▶ **Your goal**
Copying task for the records below: reproduce each one exactly and drop the pictures.

(Entries taken from a collection)
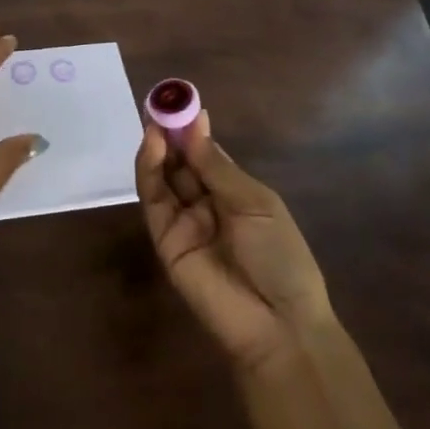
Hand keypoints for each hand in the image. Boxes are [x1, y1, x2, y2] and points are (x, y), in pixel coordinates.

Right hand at [136, 110, 334, 375]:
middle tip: (162, 105)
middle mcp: (206, 204)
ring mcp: (184, 222)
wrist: (279, 325)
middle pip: (180, 162)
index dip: (193, 130)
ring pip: (163, 177)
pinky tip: (153, 146)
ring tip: (155, 121)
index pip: (205, 154)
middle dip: (171, 134)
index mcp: (234, 194)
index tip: (184, 103)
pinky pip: (154, 201)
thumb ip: (217, 167)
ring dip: (157, 148)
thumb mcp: (255, 203)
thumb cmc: (280, 257)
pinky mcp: (165, 240)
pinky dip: (149, 171)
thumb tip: (195, 125)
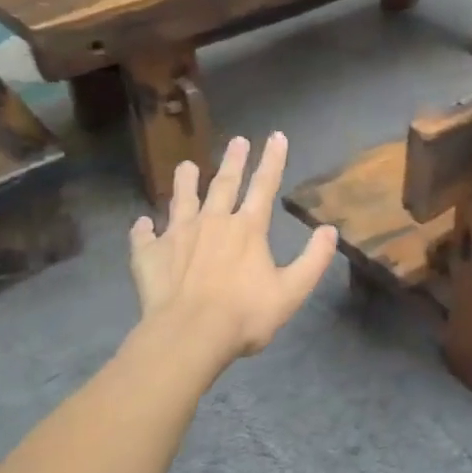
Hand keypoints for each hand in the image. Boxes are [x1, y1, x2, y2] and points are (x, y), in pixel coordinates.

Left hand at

▶ **Response box**
Hand keypoints for each hand in the image. Boxes are [x1, y1, x2, y2] and points are (x, y), in pixel coordinates.

Right hand at [136, 110, 334, 375]:
middle tip: (162, 105)
middle mcp: (206, 204)
ring mcp: (184, 222)
wrist: (279, 325)
middle pip: (180, 162)
index dip: (193, 130)
ring pip: (163, 177)
pinky tip: (153, 146)
ring tip: (155, 121)
index pip: (205, 154)
middle dip: (171, 134)
index mcp: (234, 194)
index tip: (184, 103)
pinky pip: (154, 201)
thumb ip: (217, 167)
ring dip: (157, 148)
thumb mcp: (255, 203)
thumb cmc: (280, 257)
pinky mcp: (165, 240)
pinky dip: (149, 171)
thumb tip: (195, 125)
Hand keypoints for each hand in the image. Boxes are [x1, y1, x2, y2] and points are (x, y), in pixel coordinates.

Left hand at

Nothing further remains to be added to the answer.